Given the delayed rate cuts signaled by the Fed, mortgage rates are expected to remain high in the near-term, in turn putting a drag on the mortgage income. We estimate secondary mortgage market income to increase only 10.9% over the next three years.

Further, Hancock Whitney’s elevated expense base remains a concern. Though expenses decreased in 2022, it witnessed a five-year CAGR of 3.2% ended 2023. While the MidSouth Bancorp acquisition led to significant cost savings, HWC’s inorganic expansion efforts, inflationary pressures and technological investments are likely to keep costs elevated. While we project total expenses to witness a decline of 1.8% this year, the metric is anticipated to rise by 4.3% in 2025.
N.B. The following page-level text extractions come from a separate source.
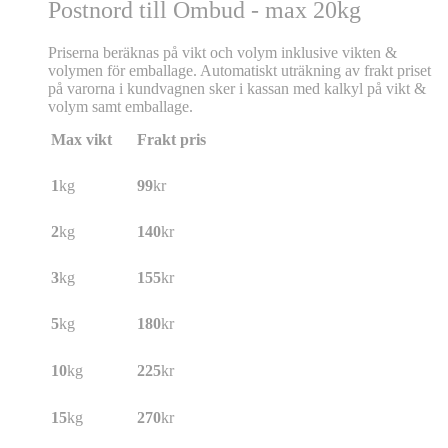
Postnord till Ombud - max 20kg
Priserna beräknas på vikt och volym inklusive vikten &
volymen för emballage. Automatiskt uträkning av frakt priset
på varorna i kundvagnen sker i kassan med kalkyl på vikt &
volym samt emballage.
Max vikt
Frakt pris
1
kg
99
kr
2
kg
140
kr
3
kg
155
kr
5
kg
180
kr
10
kg
225
kr
15
kg
270
kr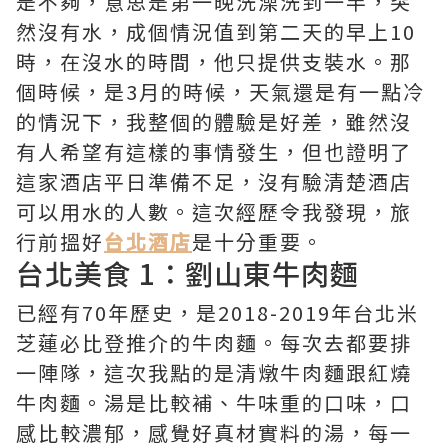
是不夠，意思是第一晚洗澡洗到一半，突
然沒有水，成個情況值到第二天的早上10
時，在沒水的時間，他只提供支裝水。那
個時候，是3月的時候，天氣還是有一點冷
的情況下，我整個的體驗是好差，雖然沒
有人希望有這樣的事情發生，但也證明了
這家酒店平日準備不足，沒有驗清楚酒店
可以用水的人數。這次經歷令我發現，旅
行前搵好
台北酒店
是十分重要。
台北美食 1：劉山東牛肉麵
已經有70年歷史，是2018-2019年台北米
芝蓮必比登推介的牛肉麵。每次去都要排
一陣隊，這次我點的是清燉牛肉麵跟紅燒
牛肉麵。湯是比較補、牛味重的口味，口
感比較濃郁，感覺好真材實料的湯，每一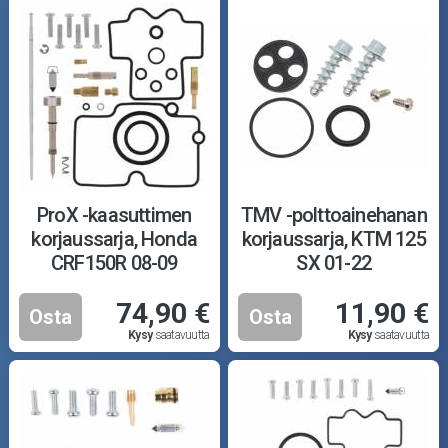
ProX -kaasuttimen
TMV -polttoainehanan
korjaussarja, Honda
korjaussarja, KTM 125
CRF150R 08-09
SX 01-22
74,90 €
11,90 €
Osta
Osta
Kysy
saatavuutta
Kysy
saatavuutta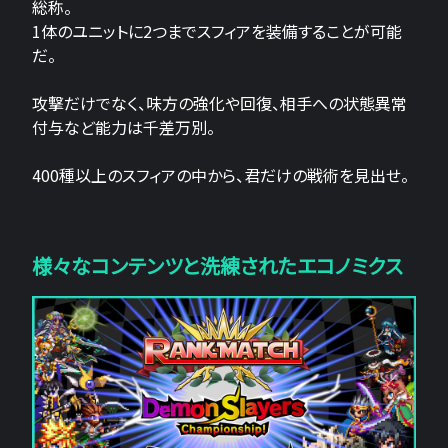
総称。
1体のユニットに2つまでスフィアを装備することが可能
だ。
攻撃だけでなく、味方の強化や回復、相手への状態異常
付与など能力は千差万別。
400種以上のスフィアの中から、君だけの戦術を見出せ。
様々なコンテンツと洗練されたエコノミクス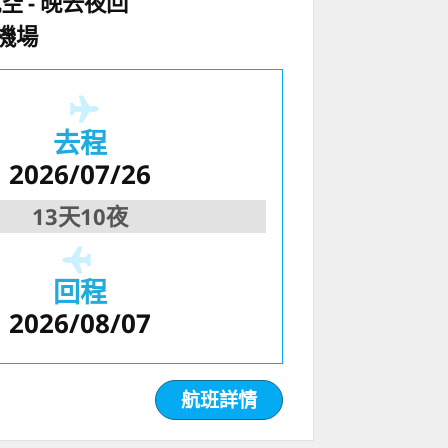
航空
晚去夜回
機場
去程
2026/07/26
13天10夜
回程
2026/08/07
航班詳情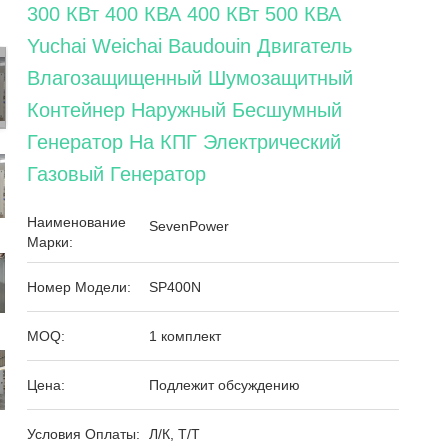
300 КВт 400 КВА 400 КВт 500 КВА
Yuchai Weichai Baudouin Двигатель
Влагозащищенный Шумозащитный
Контейнер Наружный Бесшумный
Генератор На КПГ Электрический
Газовый Генератор
Наименование
SevenPower
Марки:
Номер Модели:
SP400N
MOQ:
1 комплект
Цена:
Подлежит обсуждению
Условия Оплаты:
Л/К, Т/Т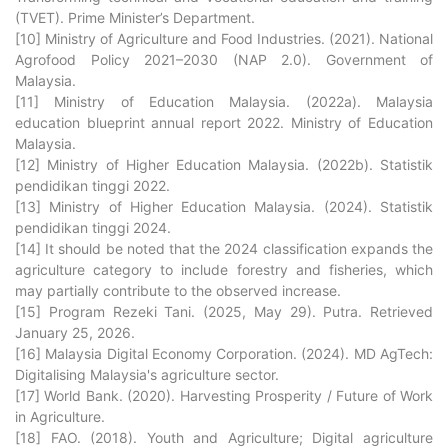
(TVET). Prime Minister’s Department.
[10] Ministry of Agriculture and Food Industries. (2021). National
Agrofood Policy 2021–2030 (NAP 2.0). Government of
Malaysia.
[11] Ministry of Education Malaysia. (2022a). Malaysia
education blueprint annual report 2022. Ministry of Education
Malaysia.
[12] Ministry of Higher Education Malaysia. (2022b). Statistik
pendidikan tinggi 2022.
[13] Ministry of Higher Education Malaysia. (2024). Statistik
pendidikan tinggi 2024.
[14] It should be noted that the 2024 classification expands the
agriculture category to include forestry and fisheries, which
may partially contribute to the observed increase.
[15] Program Rezeki Tani. (2025, May 29). Putra. Retrieved
January 25, 2026.
[16] Malaysia Digital Economy Corporation. (2024). MD AgTech:
Digitalising Malaysia's agriculture sector.
[17] World Bank. (2020). Harvesting Prosperity / Future of Work
in Agriculture.
[18] FAO. (2018). Youth and Agriculture; Digital agriculture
Other Stocks Worth Considering

Some other top-ranked bank stocks are Bank7 Corp. BSVN and Popular Inc. BPOP. Each of them sports a Zacks Rank of 1 (Strong Buy). You can see the complete list of today’s Zacks #1 Rank stocks here.

Estimates for BSVN’s current year earnings have been revised upward by 5.8% in the past 60 days. The company’s shares have rallied 22.9% over the past six months.
 
Estimates for BPOP’s 2024 earnings have moved 6.8% north in the past 60 days. The stock has risen 41.4% over the past six months.